I cited the Dutch and the Danes because they speak English yet were not colonized, and consequently do not suffer from "colonial alienation". They do not exhibit, as Indians do, the deference, insecurity, inferiority complex, and look-to-Britain-and-the-U.S.-for-validation-and-yardsticks (that said, there are signs that indigenous yardsticks may be emerging). Unlike the former, the Indians accord a privileged status to English, turning it into a pivotal marker of a class hierarchy. It’s true—we have arranged even languages into a hierarchy, with English sitting atop like the Brahmin and our attitude to indigenous languages Brahminical (with accents and dialects providing more ways of filling out the hierarchy). Writers and speakers of English are commonly seen as more sophisticated and are granted more respect and attention. If this is not mental colonization, what is? We are far from achieving intellectual independence. Nothing like a Booker prize, reviews, endorsements, and fat book deals in the Anglophone West to turn our heads. Indian novels that ‘make it’ abroad are then taken seriously in India—not vice-versa. Do we grant the same cachet to books that win Sahitya Akademi or Jnanpith awards? Or crave translations of our best non-English books? And we have not even considered the mental colonization in the terrain of popular culture, such as in our dominant ideals of beauty.
But wait, says a part of me. How can it be otherwise? The culture that brought us English and came to dominate us had greater power tied to its claim to greater knowledge. So long as this relationship holds in our minds, and we look up to that culture for our self-definition and direction, much else will remain too, including our writers’ insecurities and our elites’ colonial mindsets. I too am caught in its vortex.

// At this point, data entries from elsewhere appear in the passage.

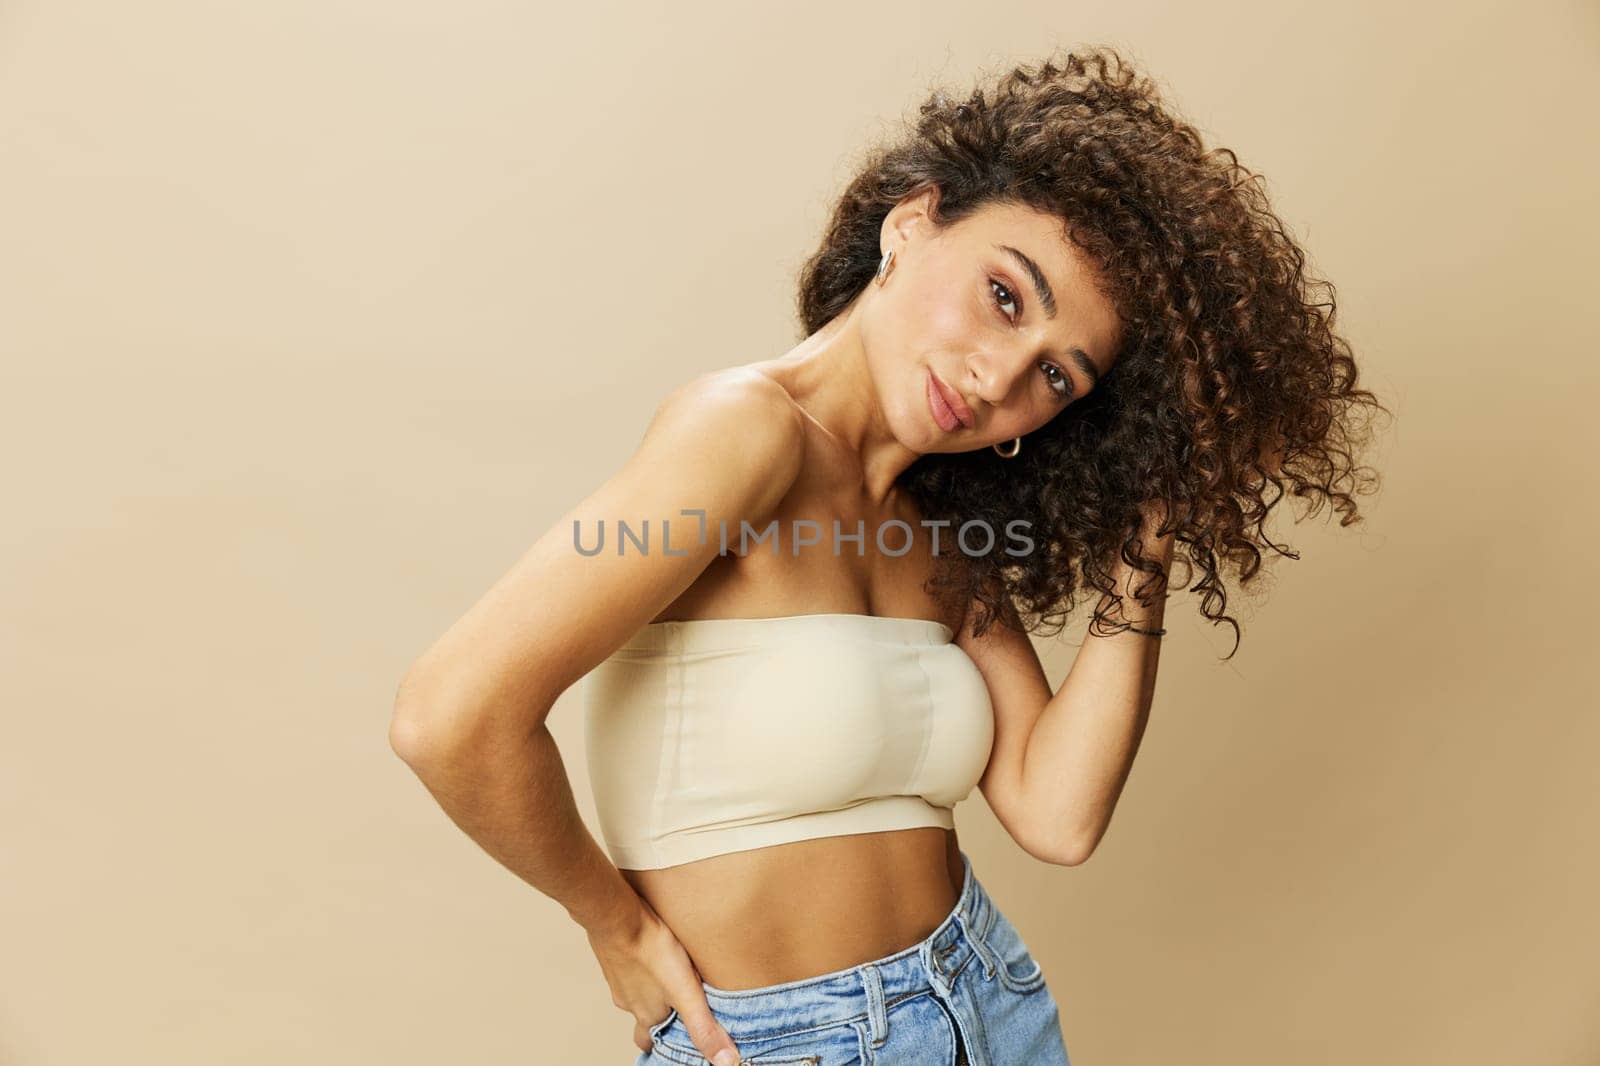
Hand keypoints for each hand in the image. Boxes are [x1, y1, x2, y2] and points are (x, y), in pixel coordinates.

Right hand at [587, 895, 742, 1065]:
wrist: (617, 915)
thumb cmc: (651, 951)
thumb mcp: (686, 992)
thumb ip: (705, 1027)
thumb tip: (726, 1062)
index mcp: (646, 1015)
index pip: (649, 1042)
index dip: (663, 1043)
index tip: (675, 1040)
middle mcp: (629, 1002)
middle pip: (643, 1017)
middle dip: (659, 1016)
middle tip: (676, 1008)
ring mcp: (618, 978)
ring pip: (636, 991)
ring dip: (652, 989)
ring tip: (671, 977)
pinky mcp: (614, 955)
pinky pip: (629, 967)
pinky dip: (641, 966)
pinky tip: (654, 952)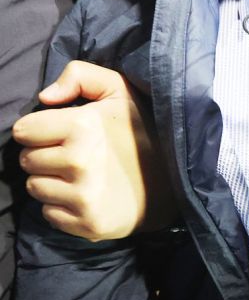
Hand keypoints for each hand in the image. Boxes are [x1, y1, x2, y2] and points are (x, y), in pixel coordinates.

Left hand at [13, 61, 177, 240]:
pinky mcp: (87, 224)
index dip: (39, 128)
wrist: (173, 179)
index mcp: (82, 126)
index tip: (60, 131)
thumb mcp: (118, 89)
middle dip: (44, 153)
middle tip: (72, 151)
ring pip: (35, 187)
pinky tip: (84, 194)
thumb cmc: (139, 130)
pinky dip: (61, 205)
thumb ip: (79, 75)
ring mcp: (83, 197)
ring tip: (79, 173)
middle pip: (26, 160)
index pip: (24, 130)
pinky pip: (48, 214)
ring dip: (50, 180)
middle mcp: (79, 162)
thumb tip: (44, 97)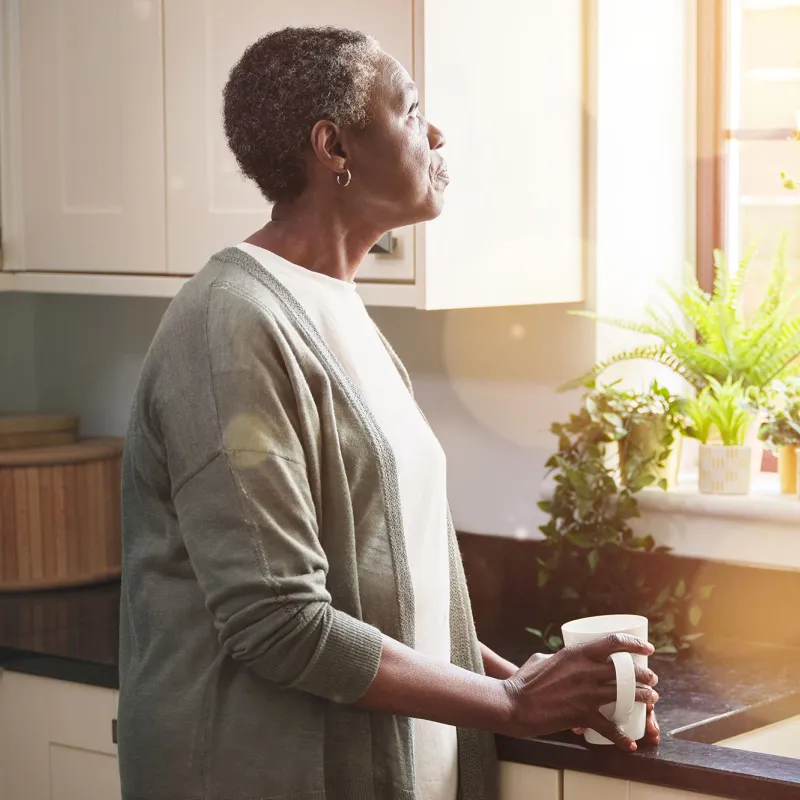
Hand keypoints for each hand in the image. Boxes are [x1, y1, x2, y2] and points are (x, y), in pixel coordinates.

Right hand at [502, 634, 658, 751]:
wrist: (514, 704)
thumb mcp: (542, 659)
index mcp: (576, 653)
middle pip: (626, 671)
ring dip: (643, 698)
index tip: (646, 649)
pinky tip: (630, 743)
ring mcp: (586, 694)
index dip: (634, 644)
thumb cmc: (524, 680)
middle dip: (644, 675)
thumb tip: (564, 658)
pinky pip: (608, 727)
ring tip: (650, 700)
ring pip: (626, 695)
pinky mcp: (582, 715)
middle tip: (651, 679)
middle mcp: (585, 671)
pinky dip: (621, 737)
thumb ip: (559, 658)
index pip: (613, 642)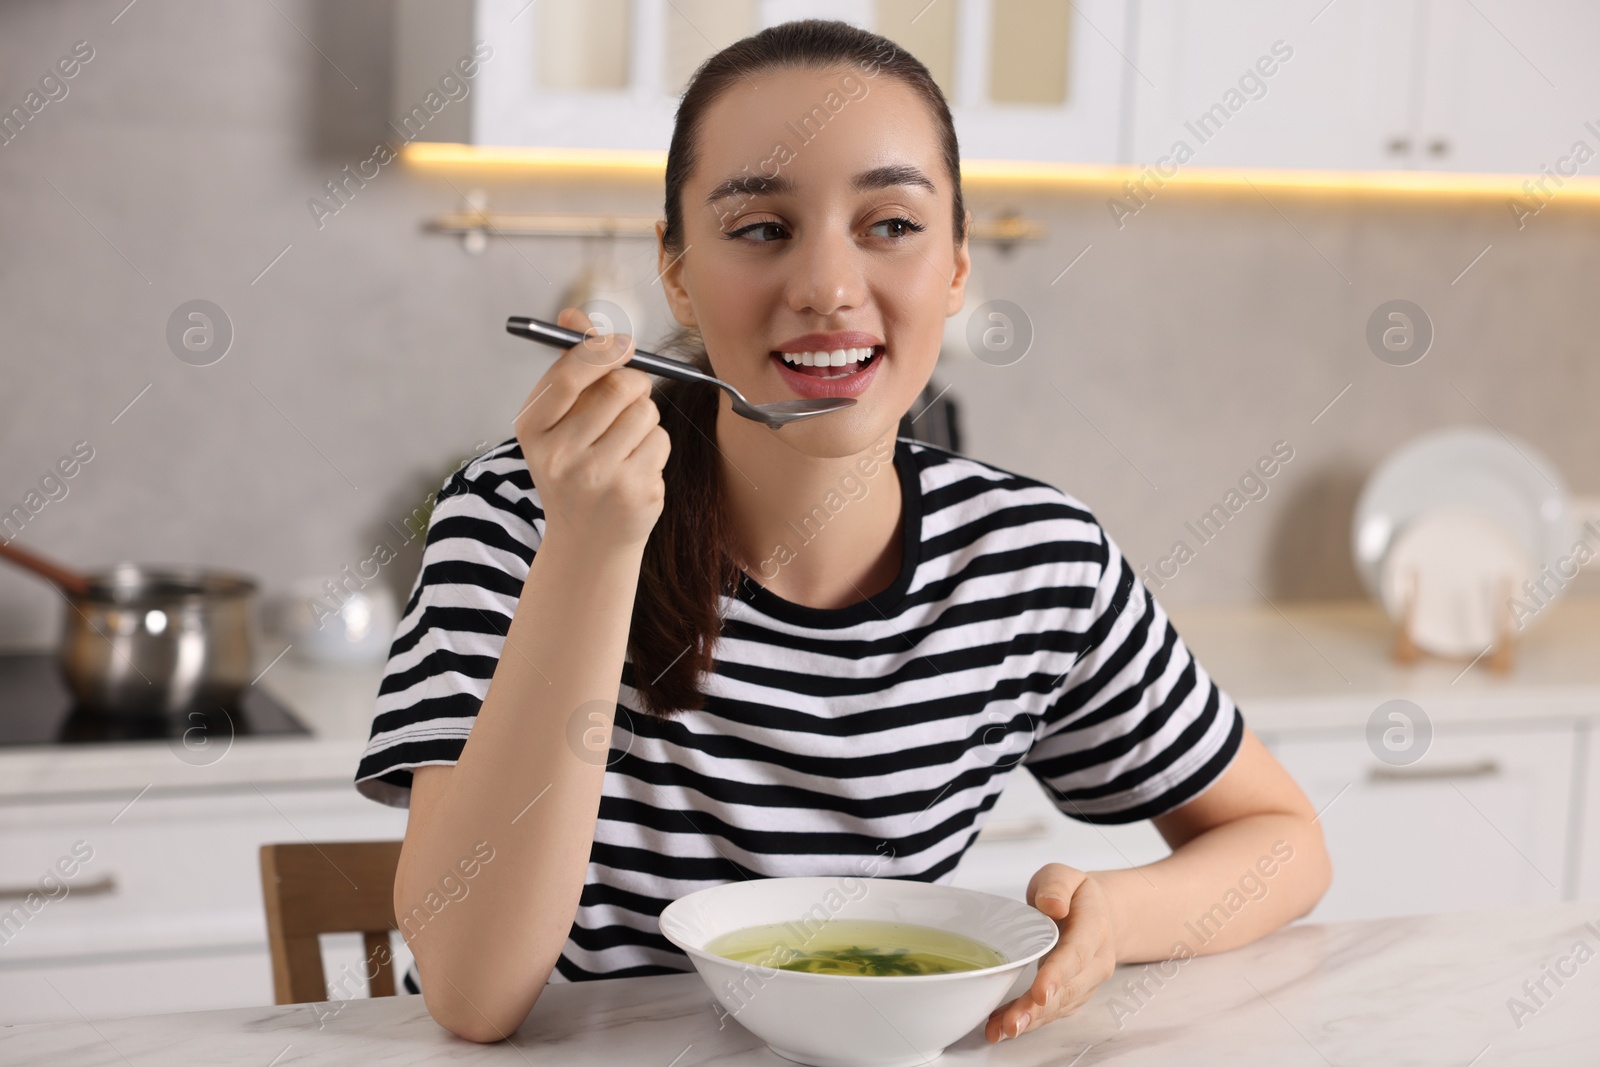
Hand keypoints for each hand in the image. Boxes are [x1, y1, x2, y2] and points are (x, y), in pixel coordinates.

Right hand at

As an individual, perhaps the best approach to decolonizing my own mind is to be acutely aware of my predicament, interrogate my own linguistic and cultural hierarchies, and invite others to do the same.
This is certainly not to say that our literary artists ought to jettison English and return to native languages, as Ngugi did for his creative works (which he then translated from Gikuyu to English). For many, that ship has already sailed and there is no going back. Even if one could go back, it’s not an unqualified “better path” for all. Quite often, those who advocate this path are linguistic and cultural chauvinists best avoided like the plague. On the contrary, this is to say that a key attribute of being modern is to try and understand how we came to be who we are, and to cultivate a truly modern, humanistic self—one that sees all humans as equal in status, participates in a creative, self-confident literary culture, and doesn’t feverishly seek external validation or erect new hierarchies around language. No language in itself is a problem, our Brahminical approach to it is. To decolonize is to also begin to see the politics of received categories we so unselfconsciously use to understand and judge ourselves (this of course parallels the subalterns’ relationship to their ‘internal colonization’ by Brahminical knowledge), and to explore ways of moving beyond and seeing things afresh. Where else should this start if not with our literary and cultural elites who have the fewest excuses and the longest exposure to modernity?
This article has been updated since its first appearance on 3 Quarks Daily.